Drugs. Crime. Violence. This is not the rosy picture the American people were promised in the last election.
When looking at the factors that fuel concerns about violence – and our ability to mitigate it – we can’t ignore the crisis along our southern border.
BIDEN CUTS TITLE 42 DEAL TO REMOVE CUBANS, NICARAGUANS WHILE AIMING TO END TRUMP ASYLUM RULE
Over the past year, U.S. Customs and Border Protection has encountered a record-breaking 2.2 million migrants along the southern border. While the majority of those individuals do not pose a security threat to the American people, the chaos of mass migration does. When Border Patrol agents are outnumbered and overwhelmed, it opens gateways for truly dangerous criminals and substances to move across our border undetected.
Last fall, we saw a stunning example of how this happens. In a matter of days, more than 15,000 migrants arrived at the border in Del Rio, Texas. Administration officials later told Congressional staff that this massive surge was a coordinated effort by the cartels, who directed migrants to a single location, so law enforcement personnel from other areas would be relocated, clearing a path for their illicit trade corridor. The plan worked perfectly.
Cartels and criminal organizations are commodity agnostic – they deal in any illicit practice that turns a profit. They dupe vulnerable migrants into paying thousands of dollars a head to make the dangerous journey north. They smuggle guns that could end up on the streets in any city in America. And they traffic prolific amounts of drugs.

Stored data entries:
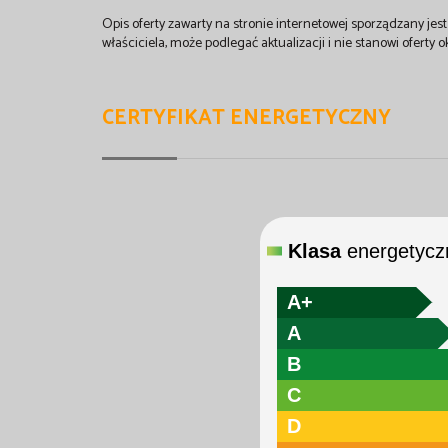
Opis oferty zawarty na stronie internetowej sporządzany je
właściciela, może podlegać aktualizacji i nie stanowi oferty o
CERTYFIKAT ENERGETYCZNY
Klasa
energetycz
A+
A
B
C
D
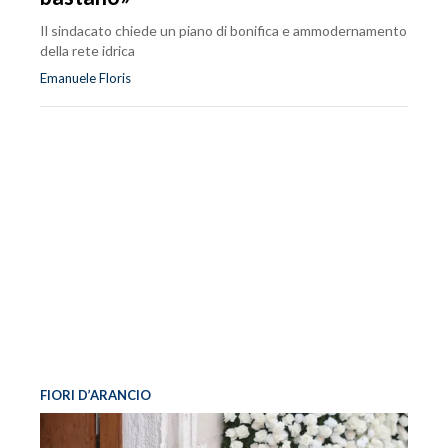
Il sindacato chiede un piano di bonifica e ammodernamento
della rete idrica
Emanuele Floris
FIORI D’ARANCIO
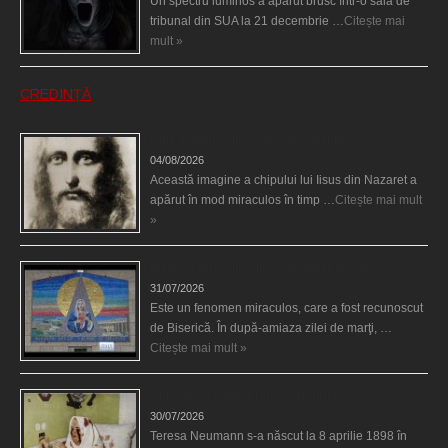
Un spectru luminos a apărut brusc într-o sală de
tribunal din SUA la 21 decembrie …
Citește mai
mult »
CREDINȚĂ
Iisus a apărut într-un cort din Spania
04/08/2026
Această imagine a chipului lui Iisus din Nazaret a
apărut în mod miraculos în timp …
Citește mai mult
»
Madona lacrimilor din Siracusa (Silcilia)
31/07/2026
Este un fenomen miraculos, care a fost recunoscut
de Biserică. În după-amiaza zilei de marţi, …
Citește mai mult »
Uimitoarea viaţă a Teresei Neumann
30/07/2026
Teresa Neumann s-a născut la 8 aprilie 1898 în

TASK LIST:
[1] Answer these questions using the passage on the southern border:
(a) How many migrants has U.S. Customs and Border Protection encountered along the southern border over the past year?
(b) Where did more than 15,000 migrants arrive last fall?
(c) How much do cartels dupe vulnerable migrants into paying for the journey north?
[2] From the rows, output as a numbered list the lines starting at the line that contains "Un spectru luminos" and ending at the line that contains "Este un fenomen".

ANSWERS TO THIS EXERCISE:
[1]
(a) A record-breaking 2.2 million migrants.
(b) At the border in Del Rio, Texas.
(c) Thousands of dollars a head.

[2]
1. Un spectru luminos a apărut brusc într-o sală de
2. tribunal din SUA la 21 decembrie …
3. Citește mai
4. mult »
5. CREDINȚĂ
6. Iisus a apărut într-un cort din Spania
7. 04/08/2026
8. Această imagine a chipului lui Iisus din Nazaret a
9. apărut în mod miraculos în timp …
10. Citește mai mult
11. »
12. Madona lacrimilor din Siracusa (Silcilia)
13. 31/07/2026
14. Este un fenomen miraculos, care a fost recunoscut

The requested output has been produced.